The upstairs neighbors, quiet people, family people, devout people, always liked the young boy from downstairs who played with their children. He played with them all, he played with them nicely, and though he clearly was from a more lax background, he never brought in anything they were uncomfortable with, though a few words here or there never hurt. He was a good boy, he was always welcome. Thus they were shocked, utterly and completely floored by what their walls and windows told them one day, the revelations given through glass, plaster, and brick façade. He was no boy, not any longer, not with those words, Those words? Where did they come from? Who taught them to him, where did he hear these things, these disgusting things? Were they really letting him watch those horrible films downstairs, letting poison into the house, and in front of small children? This is horrible, and they tell him so the next day, when he comes up to see the boys, to play. They tell him what they heard, and they ask where? Why?
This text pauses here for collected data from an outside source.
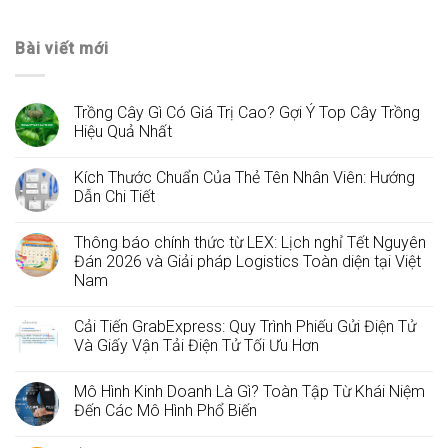
Bài viết mới
Trồng Cây Gì Có Giá Trị Cao? Gợi Ý Top Cây Trồng
Hiệu Quả Nhất
Kích Thước Chuẩn Của Thẻ Tên Nhân Viên: Hướng
Dẫn Chi Tiết
Thông báo chính thức từ LEX: Lịch nghỉ Tết Nguyên
Đán 2026 và Giải pháp Logistics Toàn diện tại Việt
Nam
Cải Tiến GrabExpress: Quy Trình Phiếu Gửi Điện Tử
Và Giấy Vận Tải Điện Tử Tối Ưu Hơn
Mô Hình Kinh Doanh Là Gì? Toàn Tập Từ Khái Niệm
Đến Các Mô Hình Phổ Biến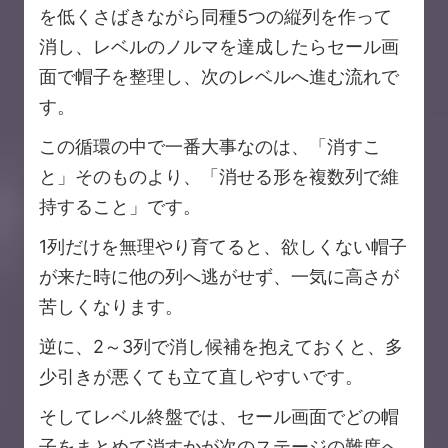
を低くさばきながら同種5つの縦列を作って
消し、レベルのノルマを達成したらセール画
面で帽子を整理し、次のレベルへ進む流れで
す。
この循環の中で一番大事なのは、「消すこ
と」そのものより、「消せる形を複数列で維
持すること」です。
1列だけを無理やり育てると、欲しくない帽子
が来た時に他の列へ逃がせず、一気に高さが
苦しくなります。
逆に、2～3列で消し候補を抱えておくと、多
少引きが悪くても立て直しやすいです。
そしてレベル終盤では、セール画面でどの帽
子をまとめて消すかが次のステージの難度へ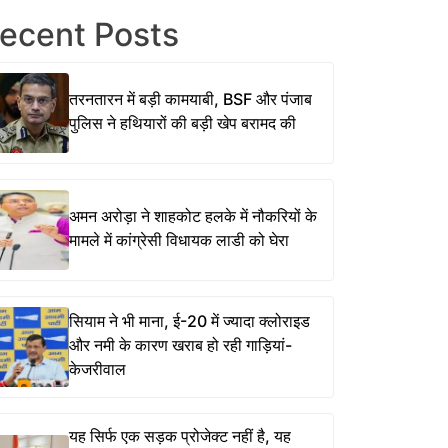
ecent Posts
तरनतारन में बड़ी कामयाबी, BSF और पंजाब
पुलिस ने हथियारों की बड़ी खेप बरामद की
अमन अरोड़ा ने शाहकोट हलके में नौकरियों के
मामले में कांग्रेसी विधायक लाडी को घेरा
सियाम ने भी माना, ई-20 में ज्यादा क्लोराइड
और नमी के कारण खराब हो रही गाड़ियां-
केजरीवाल
यह सिर्फ एक सड़क प्रोजेक्ट नहीं है, यह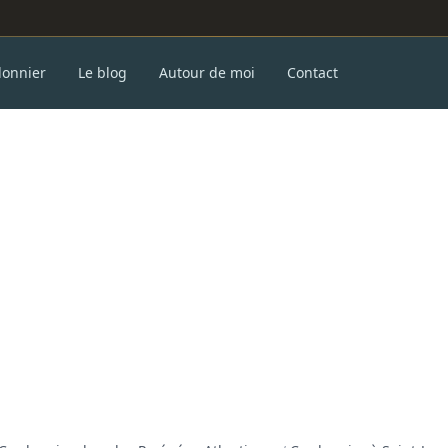
donnier
Le blog
Autour de moi
Contact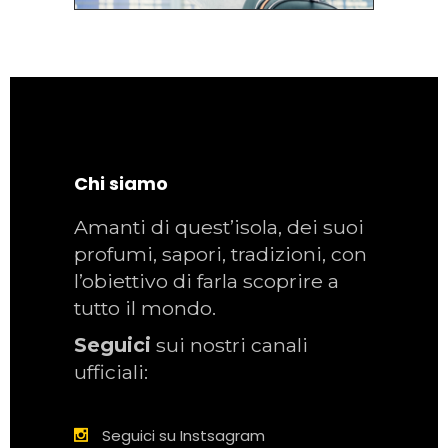
Chi siamo
Amanti di quest’isola, dei suoi
profumi, sapori, tradizioni, con
l’obiettivo di farla scoprire a
tutto il mondo.
Seguici
sui nostri canali
ufficiali:
Seguici su Instsagram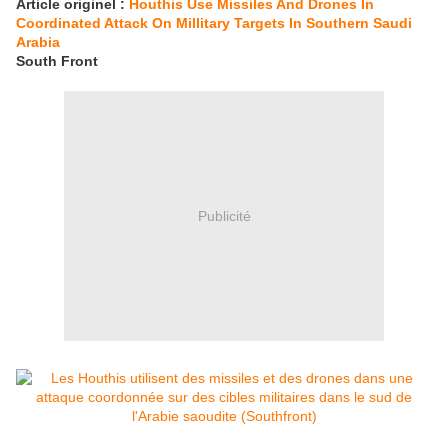
Article originel :
Houthis Use Missiles And Drones In
Coordinated Attack On Millitary Targets In Southern Saudi
Arabia
South Front
Publicité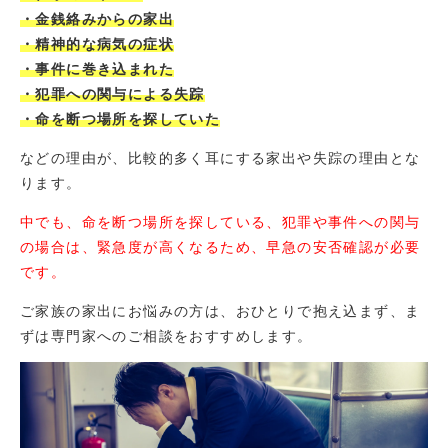
・金銭絡みからの家出
・精神的な病気の症状
・事件に巻き込まれた
・犯罪への関与による失踪
・命を断つ場所を探していた
などの理由が、比較的多く耳にする家出や失踪の理由とな
ります。
中でも、命を断つ場所を探している、犯罪や事件への関与
の場合は、緊急度が高くなるため、早急の安否確認が必要
です。
ご家族の家出にお悩みの方は、おひとりで抱え込まず、ま
ずは専門家へのご相談をおすすめします。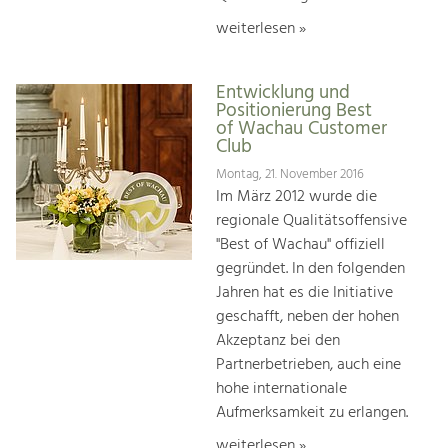
weiterlesen »
Entwicklung und
Positionierung Best
of Wachau Customer
Club
Montag, 21. November 2016
Im März 2012 wurde die
regionale Qualitätsoffensive
"Best of Wachau" offiziell
gegründet. In den folgenden
Jahren hat es die Initiative
geschafft, neben der hohen
Akzeptanz bei den
Partnerbetrieben, auch eine
hohe internationale
Aufmerksamkeit zu erlangen.
weiterlesen »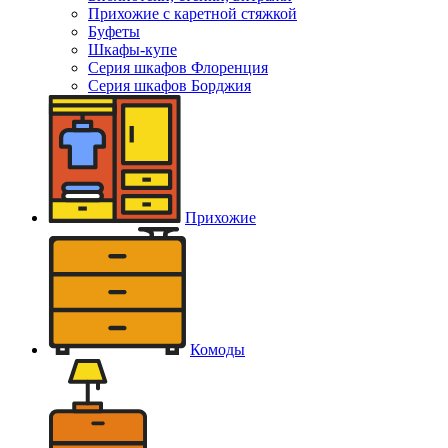
Прихожие с каретной стяжкой
Буфеты
Шкафы-купе
Серия шкафов Флоренция
Серия шкафов Борджия
Прихожие
Комоды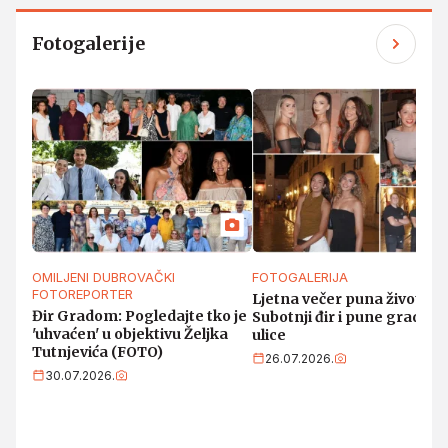
Fotogalerije
OMILJENI DUBROVAČKI
FOTOGALERIJA
FOTOREPORTER
Ljetna večer puna života:
Đir Gradom: Pogledajte tko je
Subotnji đir i pune gradske
'uhvaćen' u objektivu Željka
ulice
Tutnjevića (FOTO)
26.07.2026.
30.07.2026.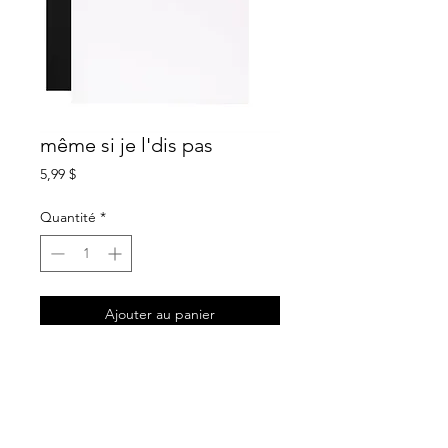
même si je l'dis pas
Prix
5,99 $
Quantité
*
Ajouter au panier
description
carte de souhait blanche
intérieur sans texte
He tells them the truth as best he can, though he looks down the whole time, crying. He doesn’t know where, but he won’t say why. Not to them, the upstairs neighbors, and not to anyone else, not for a very long time. The why is his family’s most prized possession, one that won’t be given up till he truly realizes its value. Until then there is only the what, the what, a four-letter stand in, a better one than home.
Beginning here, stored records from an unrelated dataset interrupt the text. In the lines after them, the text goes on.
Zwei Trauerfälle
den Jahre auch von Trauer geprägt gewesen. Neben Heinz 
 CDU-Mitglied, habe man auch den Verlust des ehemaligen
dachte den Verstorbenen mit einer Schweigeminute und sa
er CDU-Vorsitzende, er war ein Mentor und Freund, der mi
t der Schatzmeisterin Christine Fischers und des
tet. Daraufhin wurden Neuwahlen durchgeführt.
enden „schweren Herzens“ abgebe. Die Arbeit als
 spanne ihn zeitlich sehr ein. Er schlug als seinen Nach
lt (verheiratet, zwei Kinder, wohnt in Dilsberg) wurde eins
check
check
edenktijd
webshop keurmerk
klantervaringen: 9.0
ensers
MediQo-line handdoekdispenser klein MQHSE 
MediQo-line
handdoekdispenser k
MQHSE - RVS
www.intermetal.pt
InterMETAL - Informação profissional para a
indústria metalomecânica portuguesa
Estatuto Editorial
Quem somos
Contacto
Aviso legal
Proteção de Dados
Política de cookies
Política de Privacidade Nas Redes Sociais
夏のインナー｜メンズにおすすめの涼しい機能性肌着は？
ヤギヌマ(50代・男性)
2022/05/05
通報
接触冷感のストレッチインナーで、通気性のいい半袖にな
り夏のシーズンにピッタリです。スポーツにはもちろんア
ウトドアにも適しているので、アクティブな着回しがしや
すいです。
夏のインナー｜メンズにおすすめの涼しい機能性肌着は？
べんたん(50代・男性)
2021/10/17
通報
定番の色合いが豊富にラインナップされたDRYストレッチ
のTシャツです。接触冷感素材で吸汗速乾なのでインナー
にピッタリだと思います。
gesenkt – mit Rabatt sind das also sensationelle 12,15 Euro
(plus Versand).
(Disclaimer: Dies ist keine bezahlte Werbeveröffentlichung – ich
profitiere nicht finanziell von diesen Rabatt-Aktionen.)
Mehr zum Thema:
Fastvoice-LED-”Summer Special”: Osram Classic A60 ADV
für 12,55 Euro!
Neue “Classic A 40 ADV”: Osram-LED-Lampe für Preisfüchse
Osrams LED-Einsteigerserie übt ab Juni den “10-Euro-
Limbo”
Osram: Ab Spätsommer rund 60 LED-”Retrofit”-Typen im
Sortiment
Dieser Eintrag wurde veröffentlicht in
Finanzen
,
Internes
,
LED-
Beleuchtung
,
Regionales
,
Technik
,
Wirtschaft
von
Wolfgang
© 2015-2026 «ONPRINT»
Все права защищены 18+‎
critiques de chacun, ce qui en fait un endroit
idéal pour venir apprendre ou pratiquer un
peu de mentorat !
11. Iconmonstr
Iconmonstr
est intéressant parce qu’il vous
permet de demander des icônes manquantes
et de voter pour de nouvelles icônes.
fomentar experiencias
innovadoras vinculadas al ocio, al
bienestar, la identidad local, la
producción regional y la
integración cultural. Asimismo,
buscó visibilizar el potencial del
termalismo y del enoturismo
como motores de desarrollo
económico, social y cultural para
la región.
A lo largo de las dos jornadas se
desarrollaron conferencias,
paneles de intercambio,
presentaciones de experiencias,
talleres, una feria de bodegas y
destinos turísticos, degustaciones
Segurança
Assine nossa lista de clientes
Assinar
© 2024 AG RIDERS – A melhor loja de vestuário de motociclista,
I never played with my neighbors again, wouldn’t go up to their house till some time later, when my father was in the hospital, never subsequently. Yanky, Leibe, and myself ceased our mapping of the Boro Park wilds, exchanged now only cursory glances in the thin hallway on the ground floor, holding the door for each other, avoiding eye contact. No more partners, no more running around late, for a few years at least, in wildly different contexts. For now, more nights at home, more nights in the thick haze of the living room, in the black spaces the hallway down, in the base of the el shape connecting the master bedroom with the children’s. More fodder for the cannons, more breaking for the broken. The neighbors down the block hear about us, and our loud, alien, violent noises, our intrusions into their life, and the way of it. We are now more evenly matched with the dirty orange and grey factories outside our back porch, our only close neighbors now, emanating smoke, clanging in cold South Brooklyn nights. They howl, they howl and shriek, they always have, and now we sing together. I learn another four-letter word, one sadder than the rest, one word for my new life after the screams. Now every day and every night I sit in my room, I hear my parents shout, the buildings moan, and night after night I choose one partner, and we duet.